The apparent uptick emerged this week from U.S. government statistics.

In its latest monthly tally of the manufacture of cigarettes and other smokeables, the Alcohol and Tobacco Tax and Trade Bureau said the U.S. made (or imported from Puerto Rico) a total of 167.7 billion cigarettes for the 12 months ending in July.

That's up 2.1 per cent from the 164.1 billion for the same period the year prior.

There was also an uptick in the production of snuff, though other products such as cigars and chewing tobacco fell.

If this trend continues through the year, it will add up to the first annual increase in U.S. cigarette shipments since 2006, which saw a bump of less than 1 per cent.
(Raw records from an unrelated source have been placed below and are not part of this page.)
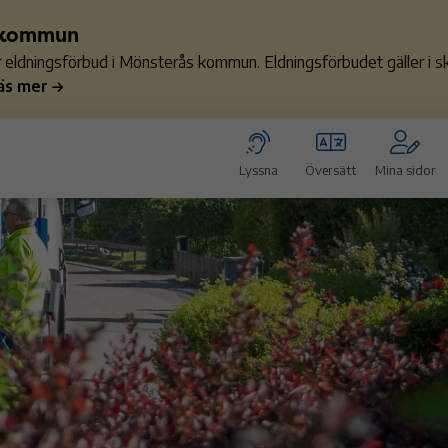
s kommun
ler eldningsförbud i Mönsterås kommun. Eldningsförbudet gäller i
äs mer
Lyssna
Översätt
Mina sidor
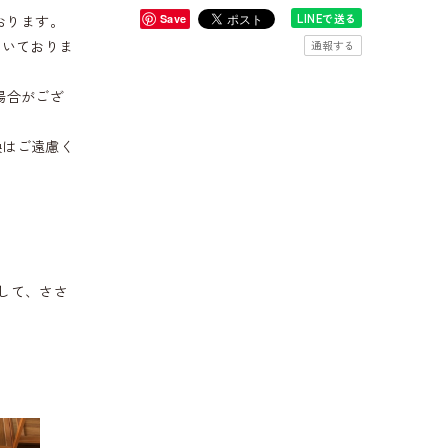
LINEで送る
おります。
Save
だいておりま
通報する
場合がござ
換はご遠慮く
して、ささ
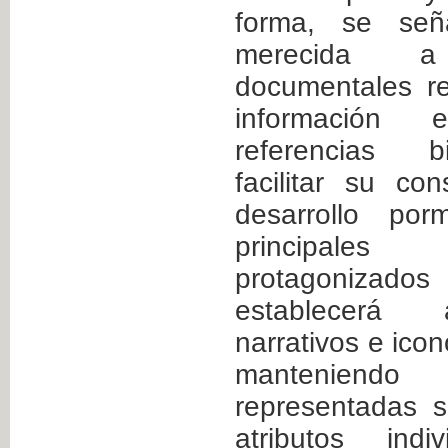
forma, se seña
merecida 
documentales r
información 
referencias bi
facilitar su co
desarrollo por
principales 
protagonizados
establecerá a
narrativos e ico
manteniend
representadas s
atributos ind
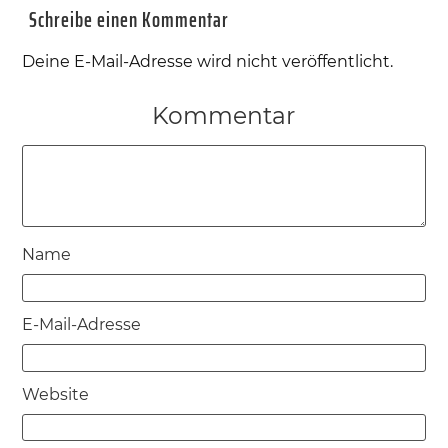
Schreibe einen Kommentar
Deine E-Mail-Adresse wird nicht veröffentlicht.
Kommentar
Name
E-Mail-Adresse
Website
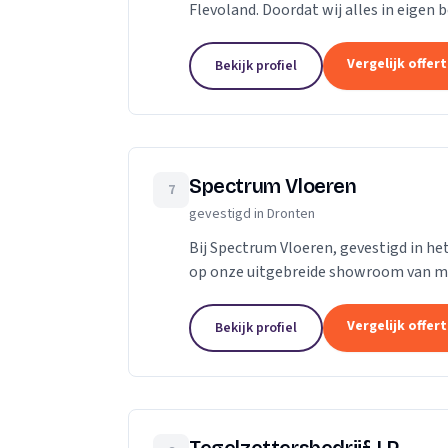
Flevoland. Doordat wij alles in eigen 
op de wensen van de markt.
Vergelijk offer
Bekijk profiel
Spectrum Vloeren
7
gevestigd in Dronten
Bij Spectrum Vloeren, gevestigd in he
op onze uitgebreide showroom van me
presenteren we de nieuwste trends en 
Vergelijk offer
Bekijk profiel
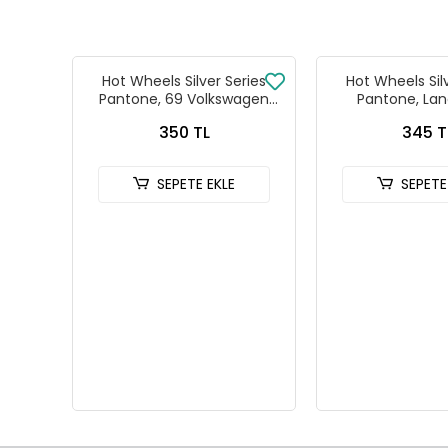
Hot Wheels Silver Series
Hot Wheels Sil
Pantone, 69 Volkswagen
Pantone, Lan
Squareback
Defender
350 TL
345 T
SEPETE EKLE
SEPETE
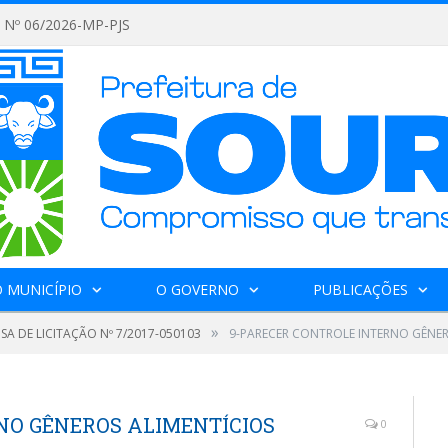
Nº 06/2026-MP-PJS
 MUNICÍPIO
O GOVERNO
PUBLICAÇÕES
»
SA DE LICITAÇÃO Nº 7/2017-050103
9-PARECER CONTROLE INTERNO GÊNER
NO GÊNEROS ALIMENTÍCIOS
0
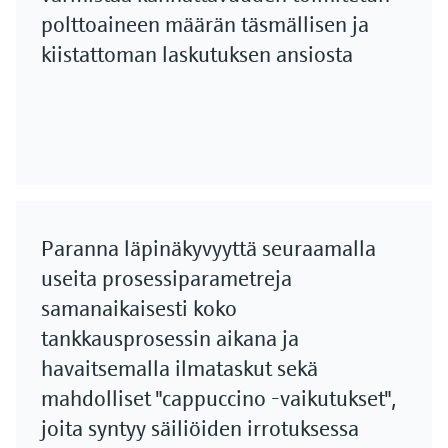
polttoaineen määrän täsmällisen ja
kiistattoman laskutuksen ansiosta
Paranna läpinäkyvyyttä seuraamalla
useita prosessiparametreja
samanaikaisesti koko
tankkausprosessin aikana ja
havaitsemalla ilmataskut sekä
mahdolliset "cappuccino -vaikutukset",
joita syntyy säiliöiden irrotuksessa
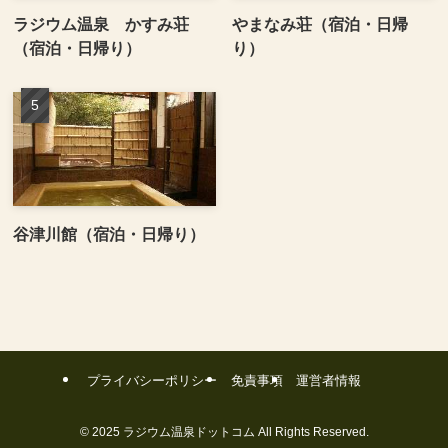
ラジウム温泉 かすみ荘
やまなみ荘（宿泊・日帰
（宿泊・日帰り）
り）
谷津川館（宿泊・日帰り）
プライバシーポリシー
免責事項
運営者情報
©
2025 ラジウム温泉ドットコム All Rights Reserved.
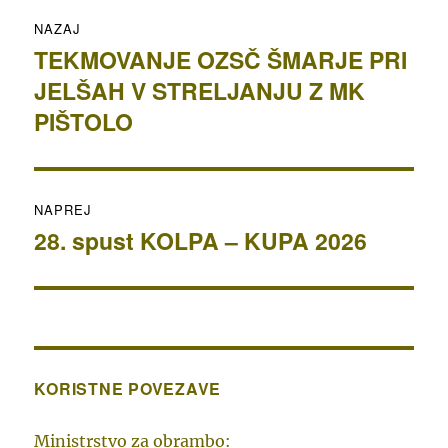
Navigacija
NAZAJ
prispevka
TEKMOVANJE OZSČ ŠMARJE PRI
Prejšnji
JELŠAH V STRELJANJU Z MK
prispevek:
PIŠTOLO
NAPREJ
28. spust KOLPA – KUPA 2026
Naslednji
prispevek:
KORISTNE POVEZAVE
Ministrstvo za obrambo:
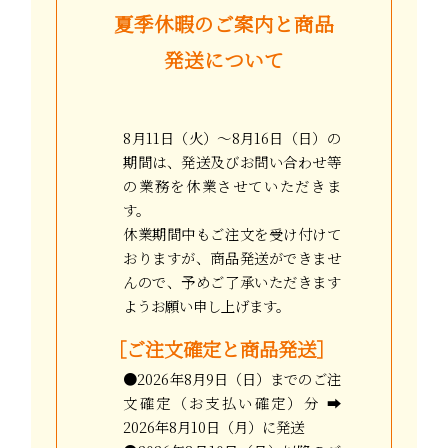
夏季休暇のご案内と商品
発送について
8月11日（火）〜8月16日（日）の
期間は、発送及びお問い合わせ等
の業務を休業させていただきま
す。
休業期間中もご注文を受け付けて
おりますが、商品発送ができませ
んので、予めご了承いただきます
ようお願い申し上げます。
［ご注文確定と商品発送］
●2026年8月9日（日）までのご注
文確定（お支払い確定）分 ➡
2026年8月10日（月）に発送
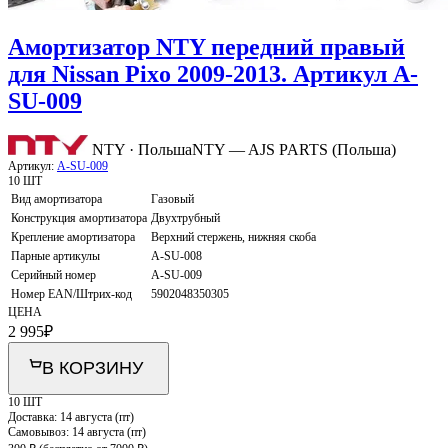
Амортизатор NTY передний правый
для Nissan Pixo 2009-2013. Артикул A-
SU-009
NTY · Польша
NTY — AJS PARTS (Польша)
Артикул:
A-SU-009
10 ШТ
Вид амортизатора
Газовый
Конструкция амортизатора
Двухтрубный
Крепление амортизатора
Верхний стержень, нижняя скоба
Парные артикулы
A-SU-008
Серийный номер
A-SU-009
Номер EAN/Штрих-код
5902048350305
ЦЕНА
2 995
₽
В КОРЗИНУ
10 ШТ
Доставка:
14 августа (пт)
Самовывоз:
14 августа (пт)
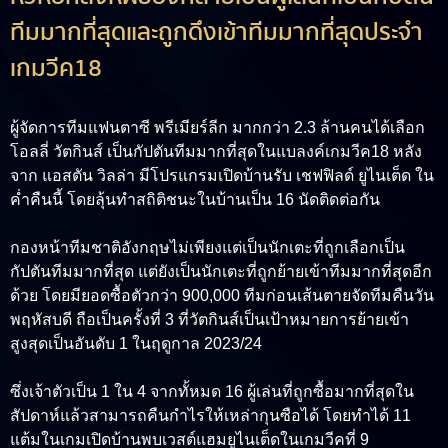
ทีมมากที่สุดและถูกดึงเข้าทีมมากที่สุดประจำ
เกมวีค18
ผู้จัดการทีมแฟนตาซี พรีเมียร์ลีก มากกว่า 2.3 ล้านคนได้เลือก
โอลลี่ วัตกินส์ เป็นกัปตันทีมมากที่สุดในแบลงค์เกมวีค18 หลัง
จาก แอสตัน วิลล่า มีโปรแกรมเปิดบ้านรับ เชฟฟิลด์ ยูไนเต็ด ใน
ค่ำคืนนี้ โดยลุ้นทำสถิติชนะในบ้านเป็น 16 นัดติดต่อกัน
กองหน้าทีมชาติอังกฤษไม่เพียงแต่เป็นนักเตะที่ถูกเลือกเป็น
กัปตันทีมมากที่สุด แต่ยังเป็นนักเตะที่ถูกย้ายเข้าทีมมากที่สุดอีก
ด้วย โดยมียอดซื้อตัวกว่า 900,000 ทีมก่อนเส้นตายจัดทีมคืนวัน
พฤหัสบดี ถือเป็นครั้งที่ 3 ที่วัตกินส์เป็นเป้าหมายการย้ายเข้า
สูงสุดเป็นอันดับ 1 ในฤดูกาล 2023/24
ซึ่งเจ้าตัวเป็น 1 ใน 4 จากทั้หมด 16 ผู้เล่นที่ถูกซื้อมากที่สุดใน
สัปดาห์แล้วสามารถคืนกำไรให้เหล่ากุนซือได้ โดยทำได้ 11
แต้มในเกมเปิดบ้านพบเวสต์แฮมยูไนเต็ดในเกมวีคที่ 9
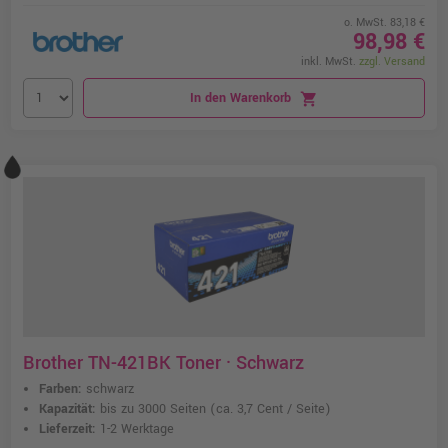
o. MwSt. 83,18 €
98,98 €
inkl. MwSt.
zzgl. Versand
In den Warenkorb
shopping_cart
Brother TN-421BK Toner · Schwarz
Farben:
schwarz
Kapazität:
bis zu 3000 Seiten
(ca. 3,7 Cent / Seite)
Lieferzeit:
1-2 Werktage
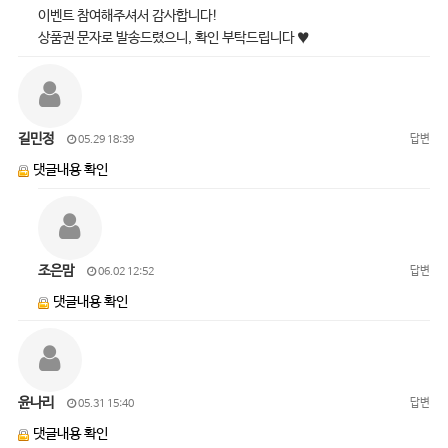
이벤트 참여해주셔서 감사합니다!
상품권 문자로 발송드렸으니, 확인 부탁드립니다 ♥
길민정
답변
05.29 18:39
댓글내용 확인
조은맘
답변
06.02 12:52
댓글내용 확인
윤나리
답변
05.31 15:40
댓글내용 확인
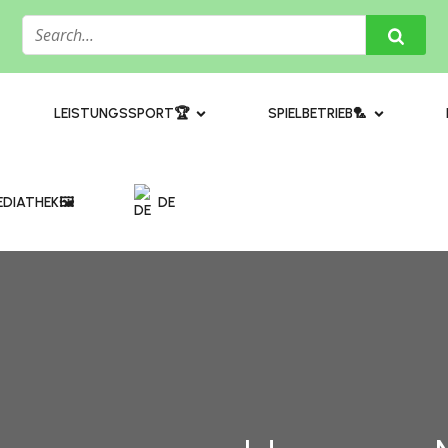
​LEISTUNGSSPORT🏆
SPIELBETRIEB🏸
DIATHEK🖼️​
DE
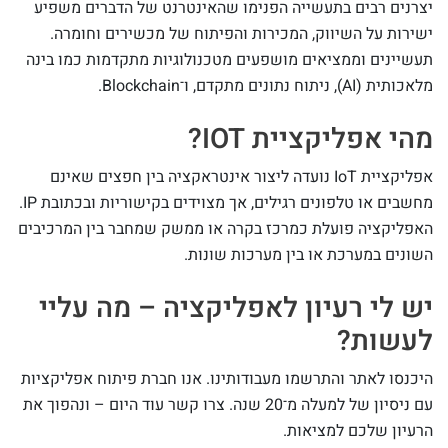
יצרנים רבים בתעשייה הפנימו שהאינטרנט של הדברים משפיע
ישירות על השיווק, המכירות והפיתוח של מכשירים וחומרה.
תעשיינים וממציאים מושפעים מטכנולוגיות מתקדמות כמו בינה
מלאכותית (AI), ניתוח נתונים מתקדם, ו־Blockchain.
מהי אפליקציית IOT?
אפליקציית IoT נועדה ליצור אינטראקציה בין חפצים שאינם
מחשבים או טלפונים רגילים, אך מצוידים בקישוריות ובכתובת IP.
האפליקציה פועלת כמרכז בקרה או ממשק שמחבר בין המרכיבים
השונים במערכת או בין מערכות שונות.
יש לי רעיון לאפליקציה – מה עליי
לעשות?
היכנסו לאתר והתרשמו מעבודותינו. אנו חברת פיתוח אפליקציות
עם ניסיון של למעלה מ־20 שנה. צרו קשר עוד היום – ונהפוך את
הרעיון שלכם למציאות.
The numbers led to a report by the Bloomberg news service about the "boon" to investors of high-yield tobacco bonds, which one analyst noted was "a big change" from historical trends.

Why the change? Some theorize it's tied to the fall of the price of oil, which has left consumers with more cash on hand at gas stations and convenience stores, where the bulk of cigarette purchases are made.

Is more disposable income — or by extension, a healthy economy — bad for smoking rates?

Potentially, according to Rob Cunningham, a senior policy analyst with the Canadian Cancer Society.

Cunningham says the price and affordability of cigarettes are among the biggest factors that influence whether someone starts smoking or is able to quit — though they take a back seat to the over-riding power of nicotine addiction.

A rise in disposable income can make smokers less inclined to quit, or even get former smokers back into the habit, he says.

"Some people, not all, might go back to cigarettes if they quit because of cost, or it reduces the motivation to quit because of cost," he says.

Price is an even more powerful factor with young people, he says, in part because they have less money, more distractions and products competing for it, and perhaps because many young smokers haven't developed the same powerful addiction to nicotine as adults.

The recent push for a higher tobacco tax in Alberta stems from concern that an increase to the province's minimum wage might drive up youth smoking rates.

Rates levelling off

U.S. smoking rates tend to move in step with Canada's. Rates plunged on both sides of the border through the '90s and early 2000s, then levelled off around 2008. In 2013, 14.6 per cent of Canadians smoked, according to one study, with daily smokers averaging 13.9 cigarettes per day.

A recent study by the Centres for Disease Control and Prevention put the U.S. smoking rate at 15 per cent.

David Hammond, a professor at the School of Public Health and Health Systems at the University of Waterloo, says he doubts smoking will bounce back.

"There has been a slowing in the trend [of falling smoking rates]," he says. "But I've not seen any indication in the U.S. or Canada that there's a reversal."

Hammond agrees cigarette sales are "sensitive to price," but adds they're "somewhat less sensitive than other products."

Smoking patterns are "highly stable in an individual once established," he says. "Very rarely will you see a person smoke one [cigarette] a day, and 15 the next.

"And most people are trying to get out of it."